One thing I learnt at last appt was that aspart is only good for 28 days once you open it even if not refrigerated - so they thought maybe it was just not potent enough… Mine was over 6 months old since i use only abt 10 units a month. So i’ve started throwing away most of my fast acting which is why i wanted to see smaller dose options. But even with a new pen, it takes about 30-45 mins to kick in. I will ask about the Fiasp. Thanks!!
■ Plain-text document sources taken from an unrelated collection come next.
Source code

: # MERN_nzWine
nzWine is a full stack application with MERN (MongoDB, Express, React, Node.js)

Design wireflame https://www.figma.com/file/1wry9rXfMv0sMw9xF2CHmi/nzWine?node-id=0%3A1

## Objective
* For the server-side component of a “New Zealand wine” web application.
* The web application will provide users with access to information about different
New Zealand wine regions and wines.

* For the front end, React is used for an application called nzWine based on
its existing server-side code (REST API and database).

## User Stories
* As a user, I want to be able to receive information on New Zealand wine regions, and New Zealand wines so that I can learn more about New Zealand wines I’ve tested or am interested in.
So, i prebolus if i’m at >110 at mealtime and decide on 1 or 2 units based on type of meal. If i’m < 110 at mealtime, i bolus if i’m 250 and going up 1 hour after a meal - 1 unit for 250 and 2 units if over 325.

hi @pady87 all insulin, any formulation, is typically “good for 28 days once opened or used for the first time”. I recommend asking the doctor prescribe a 3mL vial/pen, which are typically available.

That is super helpful - Thanks! I did get the book the first time you recommended it to me - finished reading it and is on my coffee table for reference.

Yes - i do adjust meal and insulin doses with activity, but insulin adjustment is tricky at low levels - hence the 1/2 unit question.

I am using the 3 ml pens. So, some insulin - like tresiba says its good for 56 days - i use it up in less than 30 days so it hasn’t mattered, my educator did say its not been important to look up or mention bc most T1s on insulin use it up before that.